Latest updates – “The project starts to gain momentum”

Latest updates – “The project starts to gain momentum”

The project is starting to get momentum. The Ph.D. students Dany (USN), Emil (USN), and Hugo (NTNU) working in SYSOPT are here giving an update on their work in Work Package 1 and Work Package 2. BREAKING!: We are now releasing our first SYSOPT’s newsletter, so make sure to subscribe by clicking here.

Moreover, this summer Kjetil Uhlen (leader of Work Package 2) held a presentation to the IEEE Power & Energy Society (PES), which was recorded and can be seen here. SYSOPT was presented for the IEEE PES audience.

Ph.D. progress: Dany (Work Package 1)

A hydropower digital twin is a concept where hydropower systems in all stages are modeled, controlled, and optimized in real-time through the application of Artificial Intelligence, Machine Learning, Big Data, and cloud technologies. The purpose is to improve hydropower efficiency, optimize asset life cycle, and minimize losses while maximizing profits. The hydropower digital twin concept can be extended to include systems such as power grids and waterways.
Currently, the focus is on developing a thermal model that is sufficiently accurate for real-time predictions of rotor and stator copper temperatures. Moreover, having accurate models for an enhanced capability diagram to provide extra reactive power services. The enhanced capability diagram is viable due to the relatively large rotor and stator copper thermal time constants compared to the electrical time constants.
Therefore, two papers are in the pipeline. On the one hand, a review paper addresses a bottom-up survey of hydropower systems, starting from the generator, the power producer, and finally, the grid owner. The main goal is to describe an overview of how hydropower technologies can achieve variable renewable energy integration and the challenges of achieving that goal. On the other hand, a technical paper is being developed to address the thermal dynamics for different time windows. The main goal is to depict the thermal limits of the hydrogenerator at various time windows of operation in a suitable manner for the plant operator.
Finally, in a subsequent paper, the aim will be to build a more accurate thermal model for real-time operation using surrogate modeling.

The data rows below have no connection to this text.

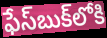
ఫేస్‌బుక్‌లోకి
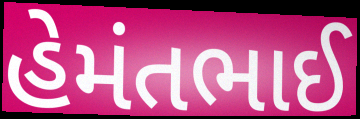
હેમંતભાઈ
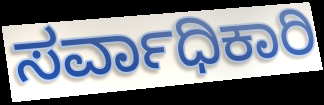
ಸರ್ವಾಧಿಕಾರಿ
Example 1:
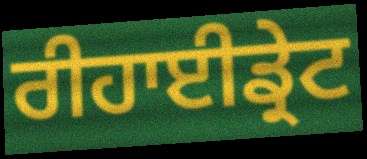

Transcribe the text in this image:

ਰੀਹਾਈਡ੍ਰੇਟ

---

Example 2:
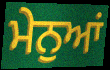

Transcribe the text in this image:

ਮੇਨੁਆਂ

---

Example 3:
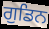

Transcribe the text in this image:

ਗੁਡਿਨ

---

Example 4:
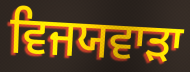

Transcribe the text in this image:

ਵਿਜਯਵਾੜਾ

Ph.D. progress: Hugo (Work Package 2)

SYSOPT Work Package 2 is mostly concerned with the grid owners’ perspective of the problems surrounding optimization solutions for more efficient system services. It aims to ensure that the needs of the system operator partners are addressed in the final hybrid control design.

The main points of research interest are strategies for reactive power management, minimization of grid losses, and security of supply. To this end, Ph.D. work is being conducted on coordinated voltage control methods, more specifically on secondary voltage regulation (SVR) schemes, suitable for real-time applications. The work is divided into three stages: conceptualization and acquisition of expertise on SVR structures; development via modeling and simulation of case studies using test systems of interest; and validation of findings by small-scale experimental assessments to be carried out at NTNU’s National Smart Grid Laboratory (NSGL).

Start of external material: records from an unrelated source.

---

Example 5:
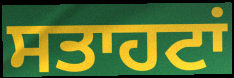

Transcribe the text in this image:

ਸਤਾਹਟਾਂ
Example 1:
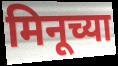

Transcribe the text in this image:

मिनूच्या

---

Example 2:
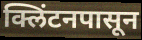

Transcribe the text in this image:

क्लिंटनपासून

At the current stage, the impact of SVR on multiple-area power grids is being investigated through test systems such as the one shown in Figure 1. Grid models and controllers are being developed in Python.

Figure 1. Two-area 10-Bus test system with variable tie-line reactance.

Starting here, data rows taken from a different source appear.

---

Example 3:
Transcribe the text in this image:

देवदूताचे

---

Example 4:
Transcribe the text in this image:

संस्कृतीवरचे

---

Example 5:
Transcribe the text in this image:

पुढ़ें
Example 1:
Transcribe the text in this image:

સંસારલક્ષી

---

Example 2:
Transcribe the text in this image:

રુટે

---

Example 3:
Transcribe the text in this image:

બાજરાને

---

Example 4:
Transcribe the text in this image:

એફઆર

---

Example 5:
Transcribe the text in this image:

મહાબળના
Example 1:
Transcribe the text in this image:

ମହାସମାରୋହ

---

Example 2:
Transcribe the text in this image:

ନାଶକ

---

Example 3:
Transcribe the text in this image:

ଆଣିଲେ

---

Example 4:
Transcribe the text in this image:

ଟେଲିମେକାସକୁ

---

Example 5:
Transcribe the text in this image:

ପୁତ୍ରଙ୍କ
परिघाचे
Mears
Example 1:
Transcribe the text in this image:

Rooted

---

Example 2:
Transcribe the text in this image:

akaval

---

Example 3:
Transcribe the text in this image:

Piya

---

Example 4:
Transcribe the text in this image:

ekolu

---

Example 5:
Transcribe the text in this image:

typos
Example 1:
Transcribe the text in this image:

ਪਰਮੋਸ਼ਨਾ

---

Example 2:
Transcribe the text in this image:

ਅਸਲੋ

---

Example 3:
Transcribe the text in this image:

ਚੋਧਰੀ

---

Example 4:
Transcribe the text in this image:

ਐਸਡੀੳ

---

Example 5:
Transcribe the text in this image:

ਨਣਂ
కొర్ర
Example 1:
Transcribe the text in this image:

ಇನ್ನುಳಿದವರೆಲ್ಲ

Preliminary results show that the strength of the area interconnection – modified via the variable tie-line reactance – plays an important role in the system behavior post-contingency (line outage between buses 10-30, in this case). The SVR scheme successfully maintains voltage levels of specific (pilot) nodes at the desired setpoint values in each control area, whilst ensuring a fair division of steady-state reactive power contributions by generators. However, it presents drawbacks related to the increase in grid losses and the possibility of adverse interactions between power plant controllers. Given the opposing nature of control objectives, a satisfactory trade-off must be sought.

Research work in this regard is expected to progress with more complex test systems, which better represent the particularities of the Nordic power grid.

Ph.D. progress: Emil (Work Package 1)

In an energy mix with an increasing amount of wind and solar power, the available and flexible power production from hydropower will be necessary to maintain the power system’s energy balance. Hydropower can be an excellent enabler for integrating other renewable sources into the power system. However, traditional power plant controllers are not designed for optimal operation during variable loading. In addition, rapid changes in the energy flow magnitude and direction bring challenges to both the voltage levels and electrical frequency. Modern control techniques in hydropower plants can be applied together with power digital twin models to allow for better grid security and more efficient operation. The main goal of this Ph.D. is to explore and propose control mechanisms in hydropower systems related to the flexible operation of hydropower systems.
A property sought in this work is for the controllers to be adaptive, meaning that controller behavior may change depending on the state of the power grid. There is a need for robust and fast simulation models of the hydropower plant and grid, together with intelligent and autonomous decision-making. The proposed control method investigated in this research is called Reinforcement Learning and is based on artificial intelligence.
Currently, reinforcement learning has been utilized in SYSOPT to increase a hydropower generator’s efficiency in a simulation environment. It will be verified in the generator laboratory at USN in future work. Further investigation will be into more complex power systems with more consumers, where the coordination between several hydropower plants will be considered.